## What is expected
Reproduce exactly the lines from the one containing "(716, 1076) none" through the end of the listing, minus the pictures.
(Provided data begins)
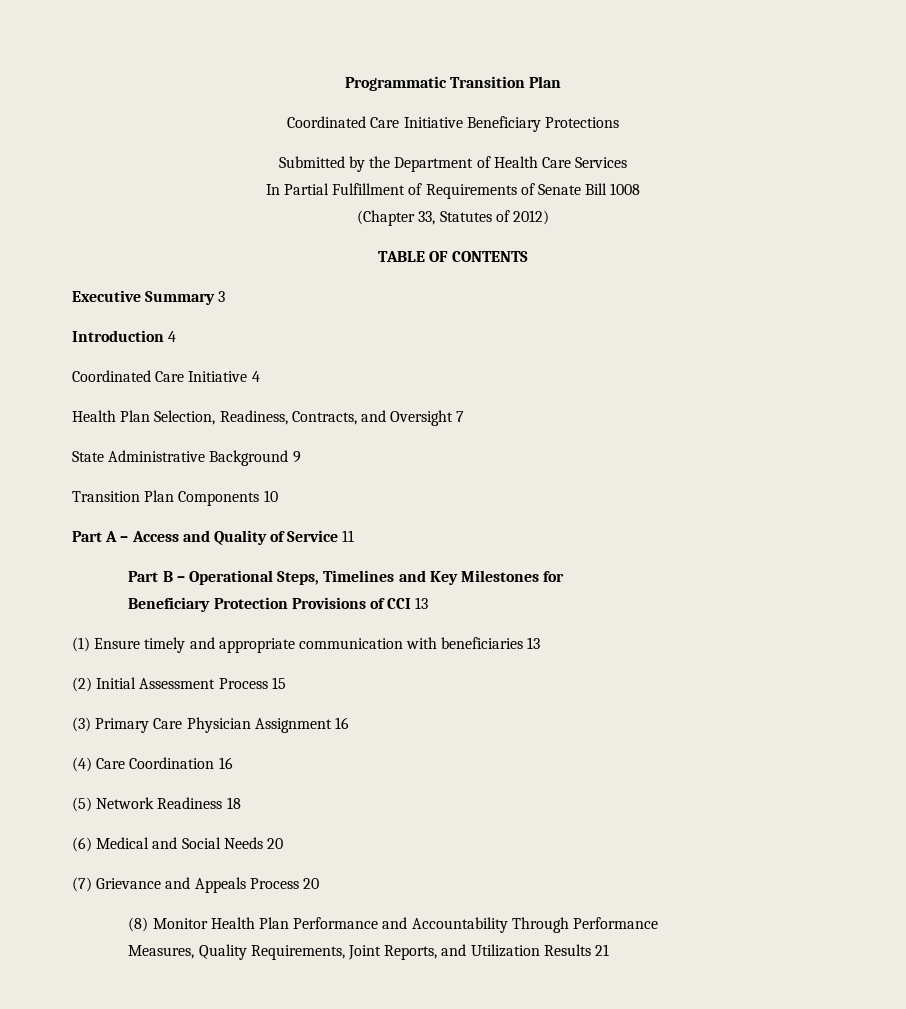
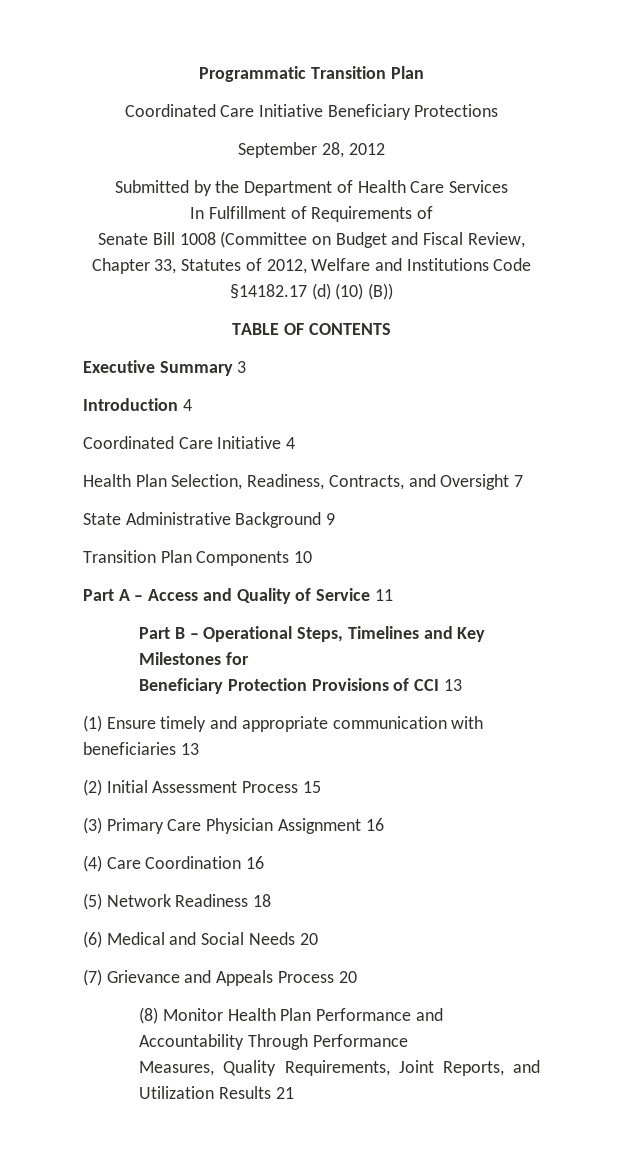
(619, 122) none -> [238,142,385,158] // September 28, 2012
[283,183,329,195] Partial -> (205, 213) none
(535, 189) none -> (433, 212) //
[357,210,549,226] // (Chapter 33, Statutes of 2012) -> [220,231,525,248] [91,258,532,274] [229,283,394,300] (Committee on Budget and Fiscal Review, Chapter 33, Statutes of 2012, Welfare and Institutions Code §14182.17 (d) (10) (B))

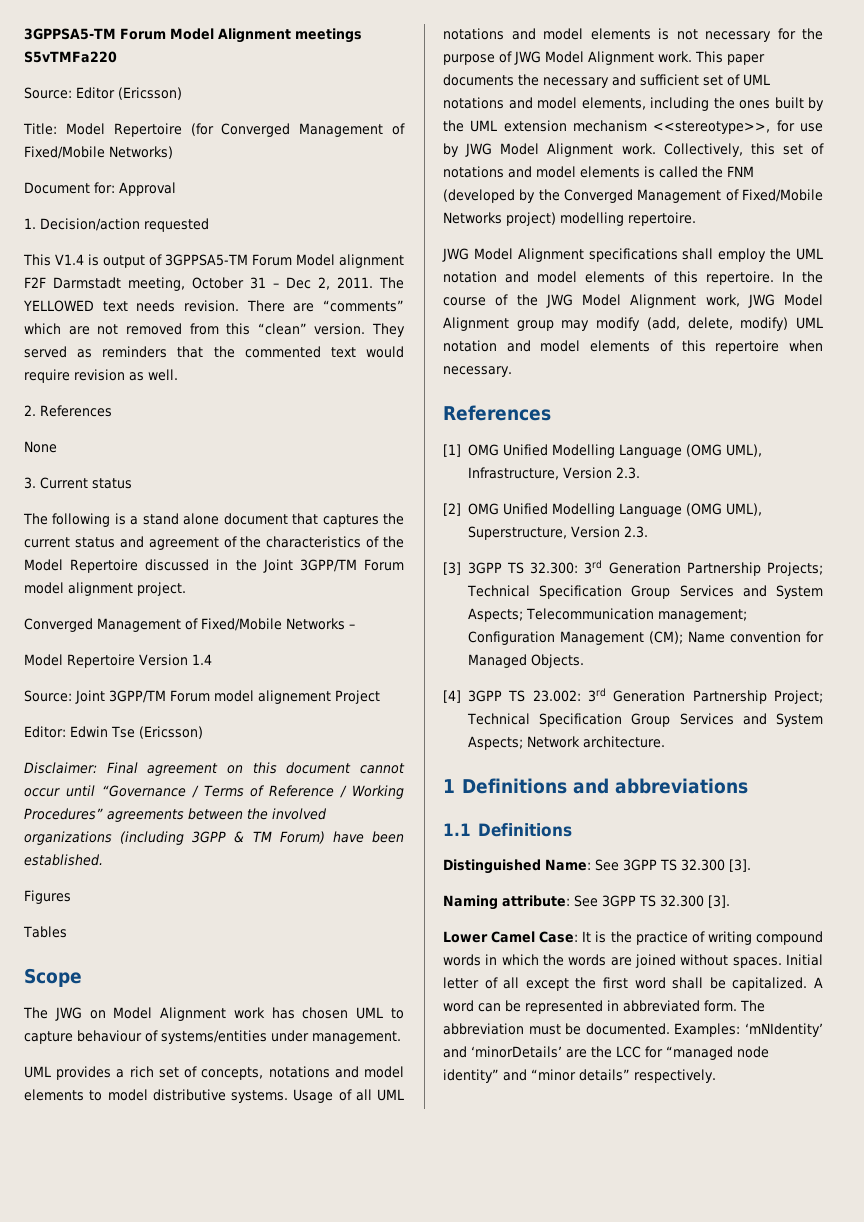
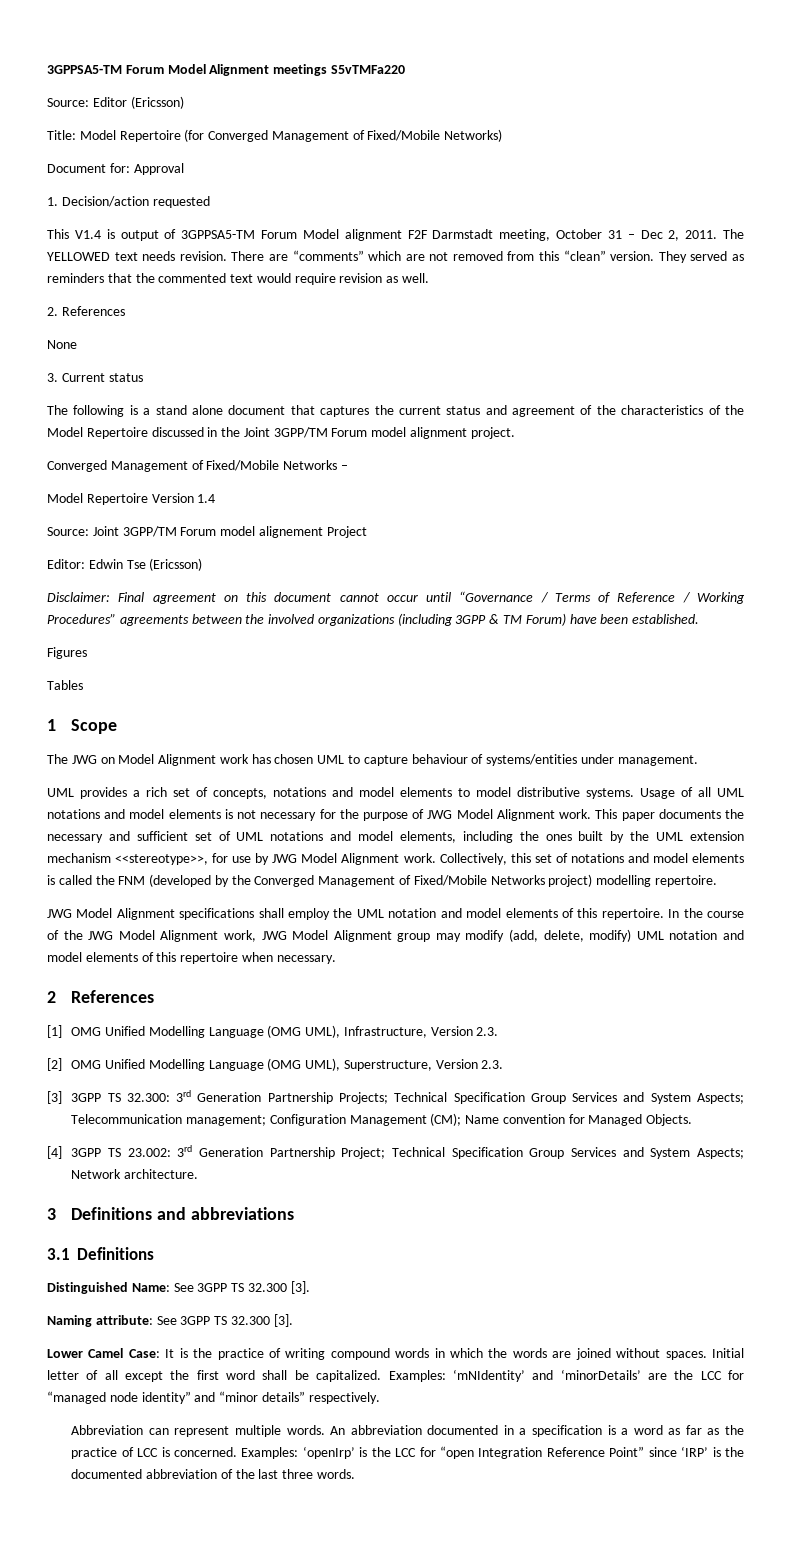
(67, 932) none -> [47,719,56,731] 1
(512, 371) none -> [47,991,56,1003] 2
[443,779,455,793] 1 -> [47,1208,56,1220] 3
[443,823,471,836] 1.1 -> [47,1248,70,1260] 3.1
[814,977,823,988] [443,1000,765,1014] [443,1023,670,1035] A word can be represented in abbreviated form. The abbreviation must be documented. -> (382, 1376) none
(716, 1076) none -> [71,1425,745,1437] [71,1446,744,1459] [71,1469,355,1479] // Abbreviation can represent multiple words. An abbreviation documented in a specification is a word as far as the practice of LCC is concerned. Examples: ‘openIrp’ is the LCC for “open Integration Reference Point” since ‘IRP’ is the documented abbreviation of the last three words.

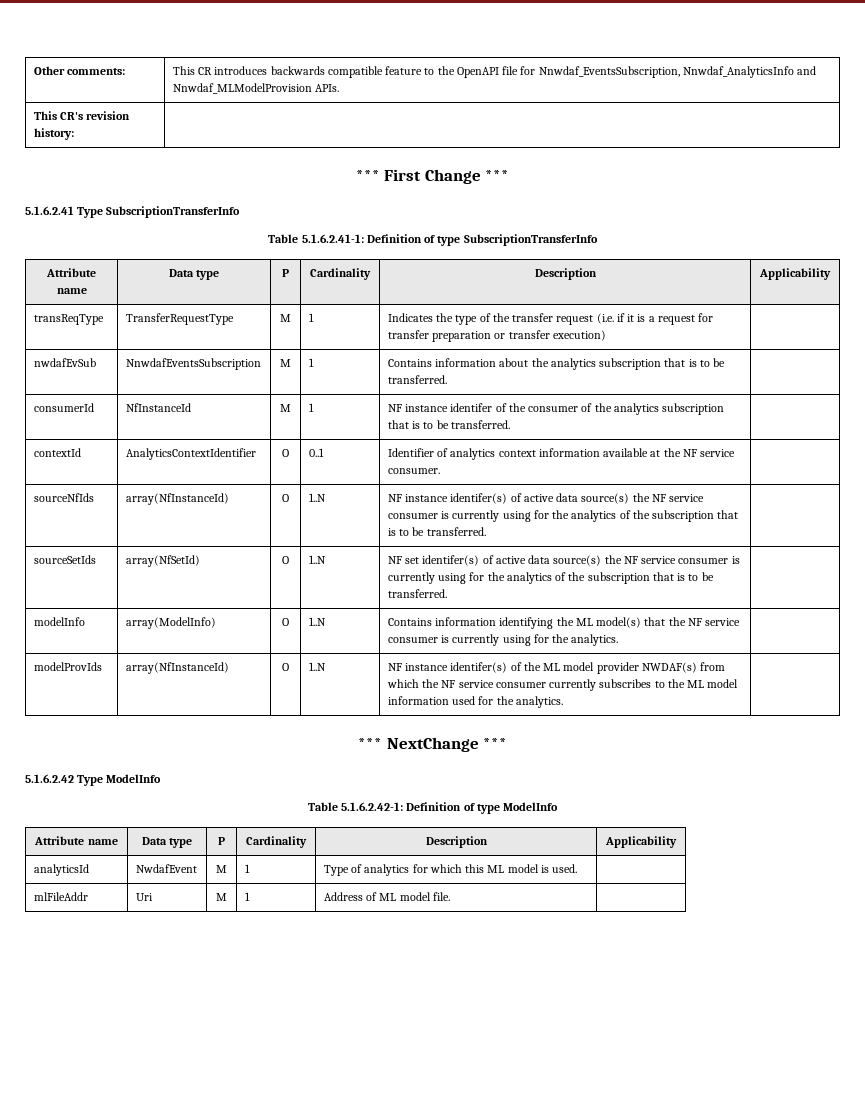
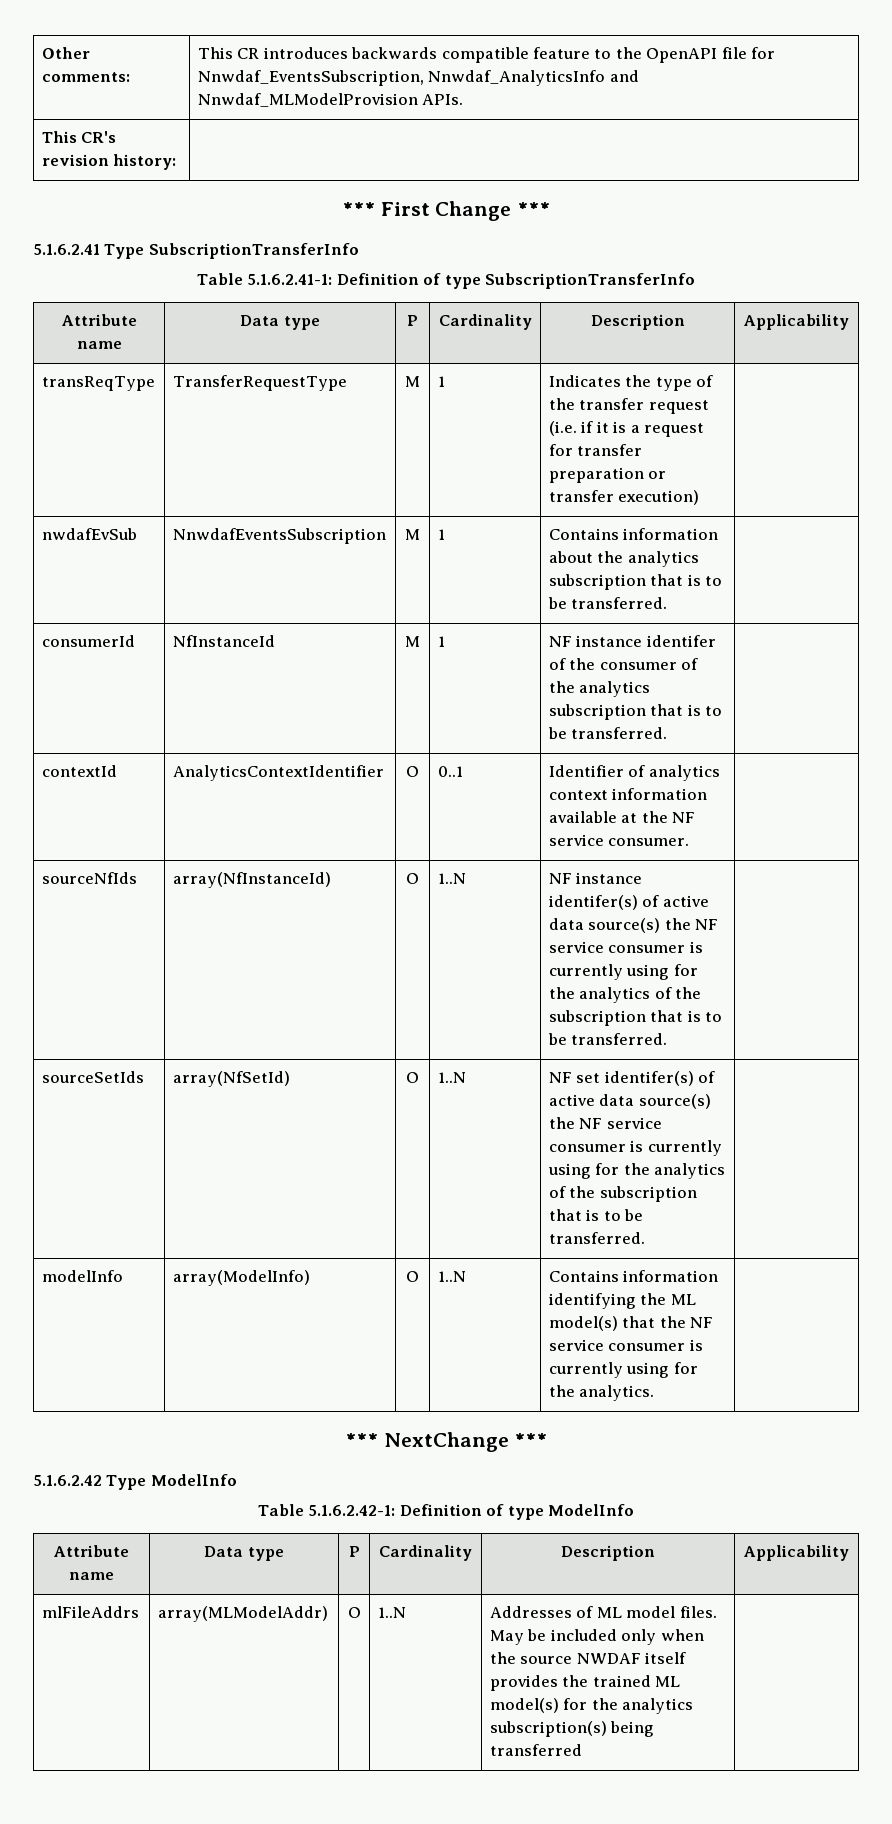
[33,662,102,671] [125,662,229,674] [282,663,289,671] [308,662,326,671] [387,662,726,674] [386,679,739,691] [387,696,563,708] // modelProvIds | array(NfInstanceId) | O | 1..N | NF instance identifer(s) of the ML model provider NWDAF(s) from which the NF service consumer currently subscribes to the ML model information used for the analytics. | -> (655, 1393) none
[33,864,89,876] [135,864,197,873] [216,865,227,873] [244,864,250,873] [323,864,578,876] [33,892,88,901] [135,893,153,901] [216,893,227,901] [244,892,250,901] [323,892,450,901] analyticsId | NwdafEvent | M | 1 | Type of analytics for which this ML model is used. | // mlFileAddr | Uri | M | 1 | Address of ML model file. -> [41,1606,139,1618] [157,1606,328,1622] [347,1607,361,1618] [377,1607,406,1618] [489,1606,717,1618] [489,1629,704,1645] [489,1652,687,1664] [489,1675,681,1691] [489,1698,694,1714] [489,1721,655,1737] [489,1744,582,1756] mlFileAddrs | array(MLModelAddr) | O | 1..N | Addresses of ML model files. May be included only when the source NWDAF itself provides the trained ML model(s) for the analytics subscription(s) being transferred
(Provided data ends)
## Task answer
(716, 1076) none -> [71,1425,745,1437] [71,1446,744,1459] [71,1469,355,1479] // Abbreviation can represent multiple words. An abbreviation documented in a specification is a word as far as the practice of LCC is concerned. Examples: ‘openIrp’ is the LCC for “open Integration Reference Point” since ‘IRP’ is the documented abbreviation of the last three words.

[33,662,102,671] [125,662,229,674] [282,663,289,671] [308,662,326,671] [387,662,726,674] [386,679,739,691] [387,696,563,708] // modelProvIds | array(NfInstanceId) | O | 1..N | NF instance identifer(s) of the ML model provider NWDAF(s) from which the NF service consumer currently subscribes to the ML model information used for the analytics. | -> (655, 1393) none
[33,864,89,876] [135,864,197,873] [216,865,227,873] [244,864,250,873] [323,864,578,876] [33,892,88,901] [135,893,153,901] [216,893,227,901] [244,892,250,901] [323,892,450,901] analyticsId | NwdafEvent | M | 1 | Type of analytics for which this ML model is used. | // mlFileAddr | Uri | M | 1 | Address of ML model file. -> [41,1606,139,1618] [157,1606,328,1622] [347,1607,361,1618] [377,1607,406,1618] [489,1606,717,1618] [489,1629,704,1645] [489,1652,687,1664] [489,1675,681,1691] [489,1698,694,1714] [489,1721,655,1737] [489,1744,582,1756] mlFileAddrs | array(MLModelAddr) | O | 1..N | Addresses of ML model files. May be included only when the source NWDAF itself provides the trained ML model(s) for the analytics subscription(s) being transferred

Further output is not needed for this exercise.